De sus trabajos en estos años, «a las órdenes de directores como Nany Loy, Mauro Bolognini, Eriprando Visconti, Tinto Brass o Pier Paolo Pasolini, destacan dos grandes interpretaciones, justamente reconocidas por la crítica internacional: es una admirable doctora Blanche en 'Diario de una esquizofrénica' (1968), con alguna secuencia especialmente memorable como esa en la que muerde una manzana y da los trozos a comer a su paciente Anna, como si alimentara a un polluelo en el nido; y se erige como heroína y protagonista absoluta de 'Baltagul / El hacha' (1969), dirigida por Mircea Muresan».
Y a comienzos de los años setenta, «Margarita protagoniza otro giro en su vida privada que cambia radicalmente su actividad profesional. Su matrimonio con el ingeniero italiano Alejandro Magno la aparta del cine -el teatro ya lo había dejado en España- e inicia un periplo africano que la lleva, acompañando a su marido (ingeniero agrónomo de la FAO), y junto a su hijo Paco, a Madagascar, Senegal, Alto Volta (hoy Burkina Faso), Costa de Marfil y, finalmente, Marruecos, antes de su retorno a España e Italia, donde alterna residencia a partir de comienzos de los años ochenta».

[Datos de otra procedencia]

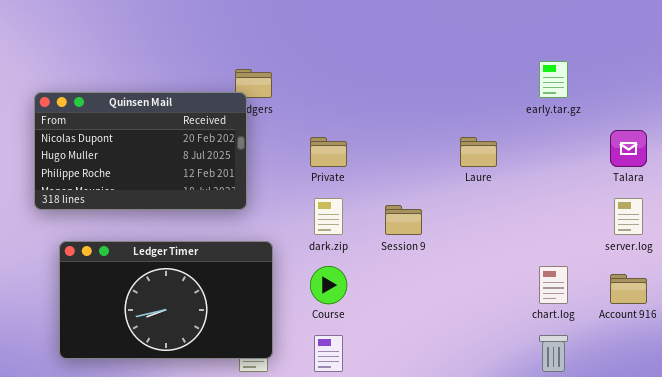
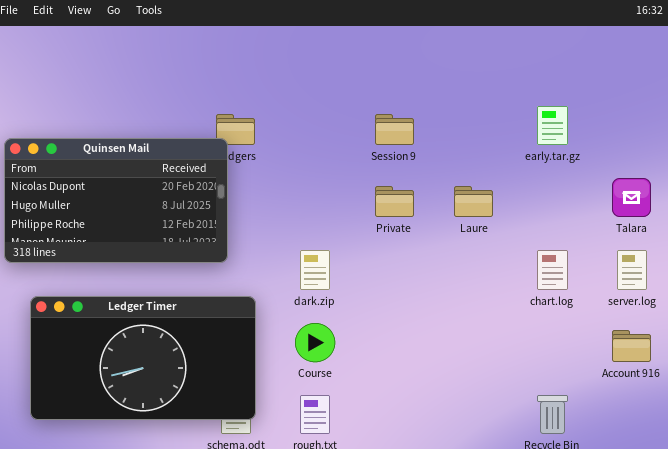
Private: [310,137,347,167] -> [375,186,414,217], moved
Session 9: [385,205,422,235] -> [375,114,414,145], moved
chart.log: [539,266,568,304] -> [537,250,568,290], moved

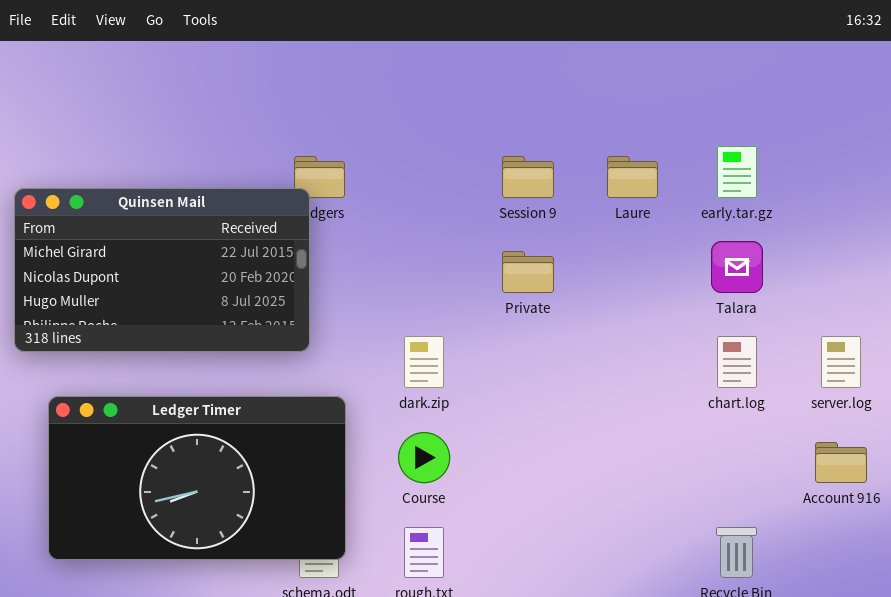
Quinsen Mail: [4,138,228,263] -> [14,188,310,352], scrolled up 1 row
Talara: [612,178,651,217] -> [711,241,763,293], moved
Laure: [454,186,493,217] -> [607,156,658,198], moved

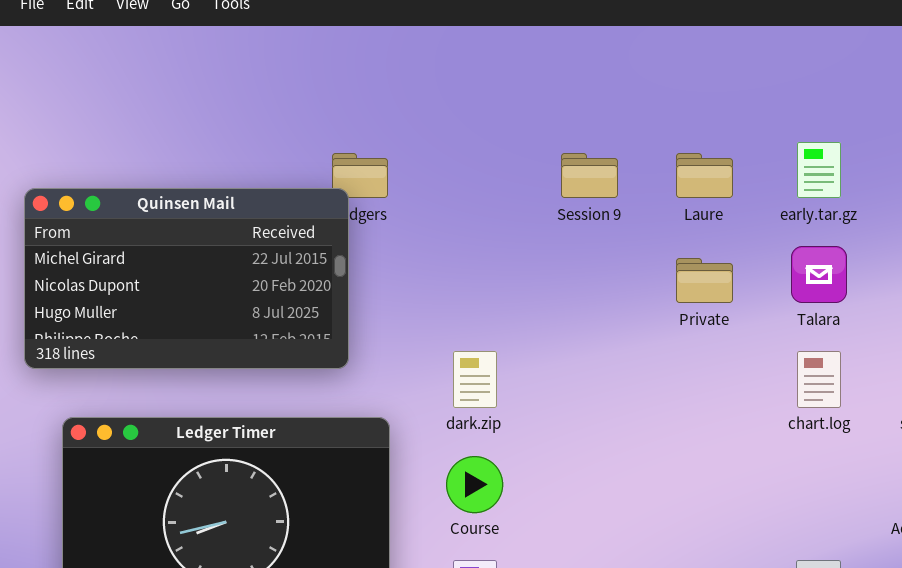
Private: [502,251,554,293] -> [676,258,733,303], moved

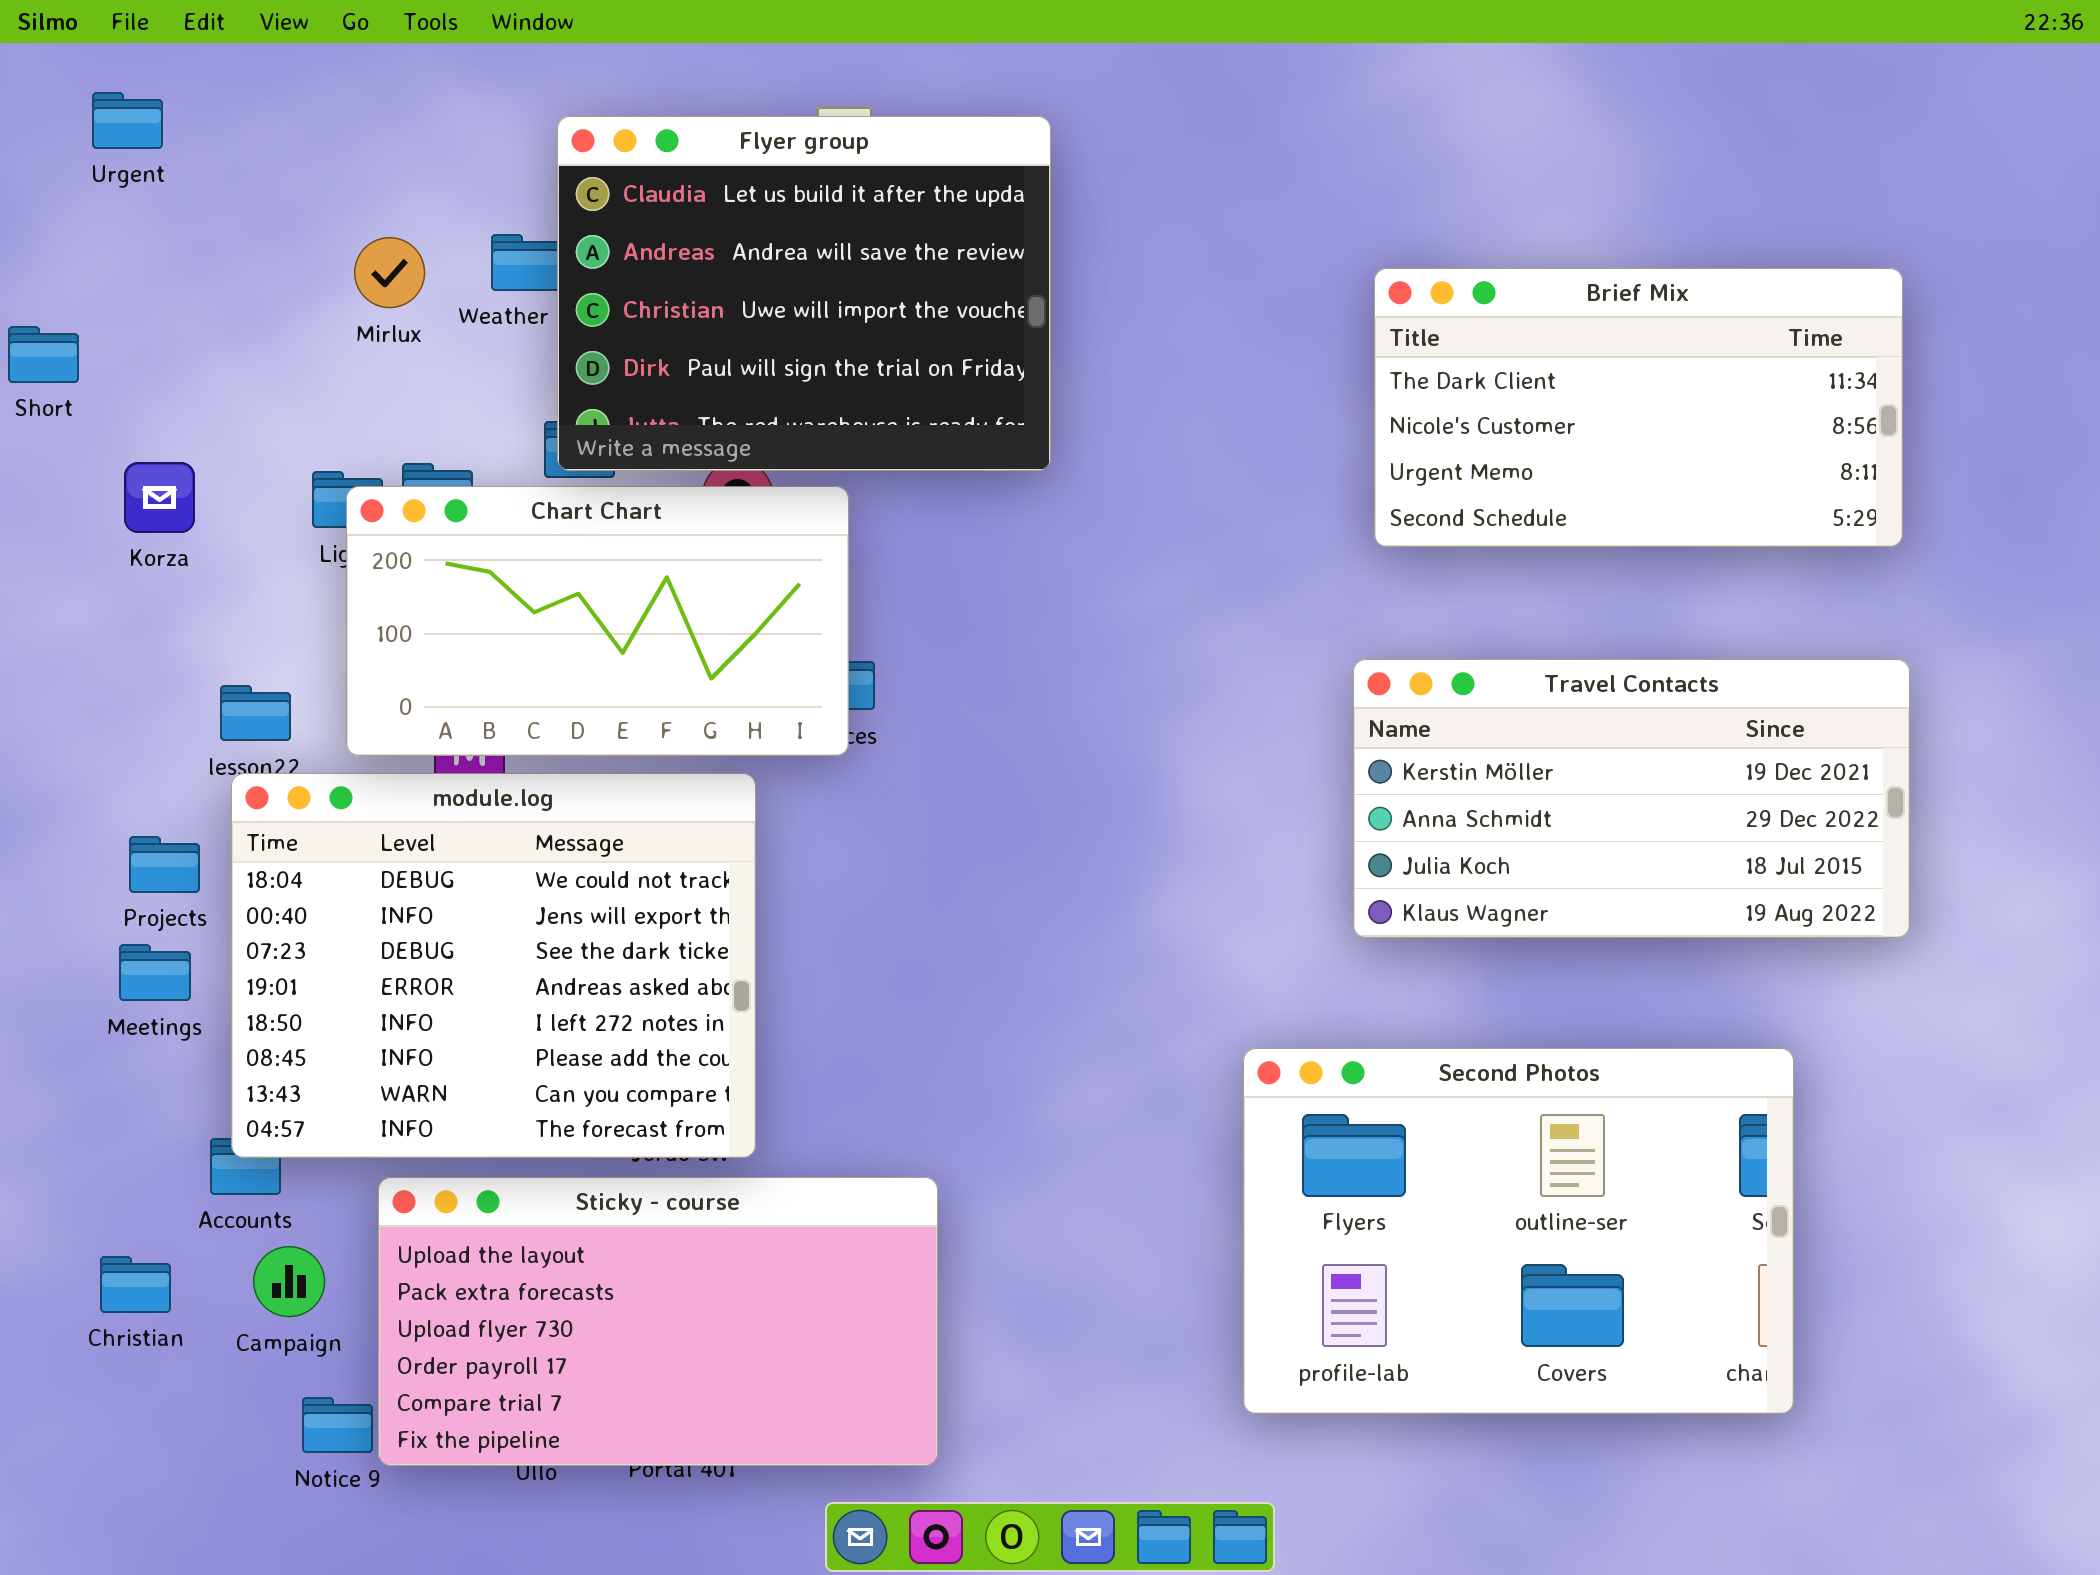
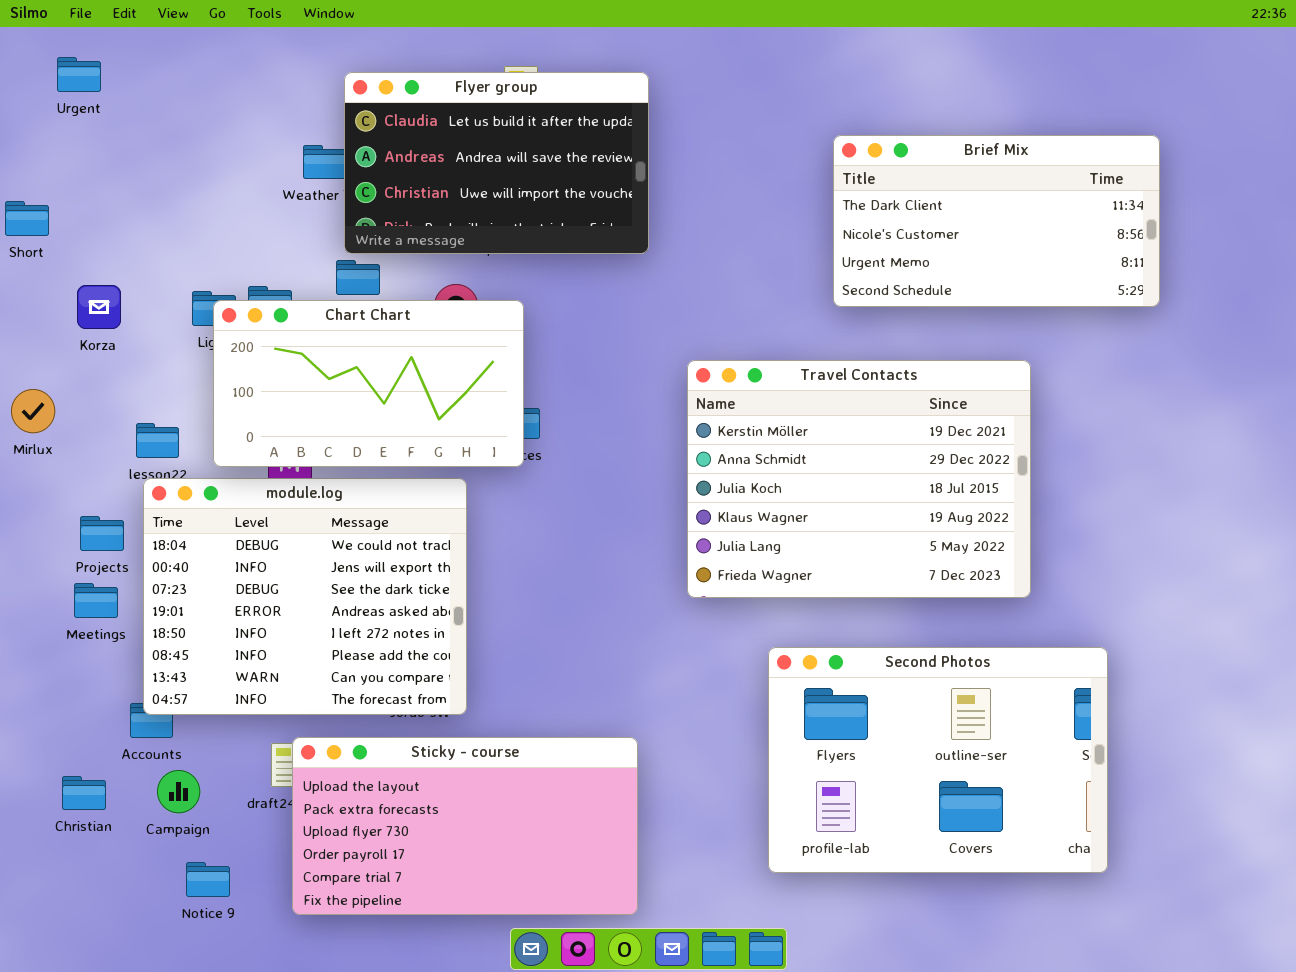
Flyer group: [557,116,1051,471] -> [344,72,649,254], resized
Mirlux: [354,237,425,308] -> [11,389,55,433], moved
Brief Mix: [1374,268,1903,547] -> [833,135,1160,307], moved
Travel Contacts: [1353,659,1910,938] -> [687,360,1031,598], moved, resized
Sticky - course: [378,1177,938,1466] -> [292,737,638,915], moved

La vida de la protagonista de 'La noche de San Lorenzo' (1981), de los Taviani, ha transcurrido siempre a contracorriente de lo que podía esperarse, porque la Lozano es un ser imprevisible, una fuerza con alma de la naturaleza. Ayer volvió a demostrarlo, sin el vigor ya con el que un día amó África y a sus gentes, pero con la magia deslumbrante que en ella no se agota. ¡Bravo!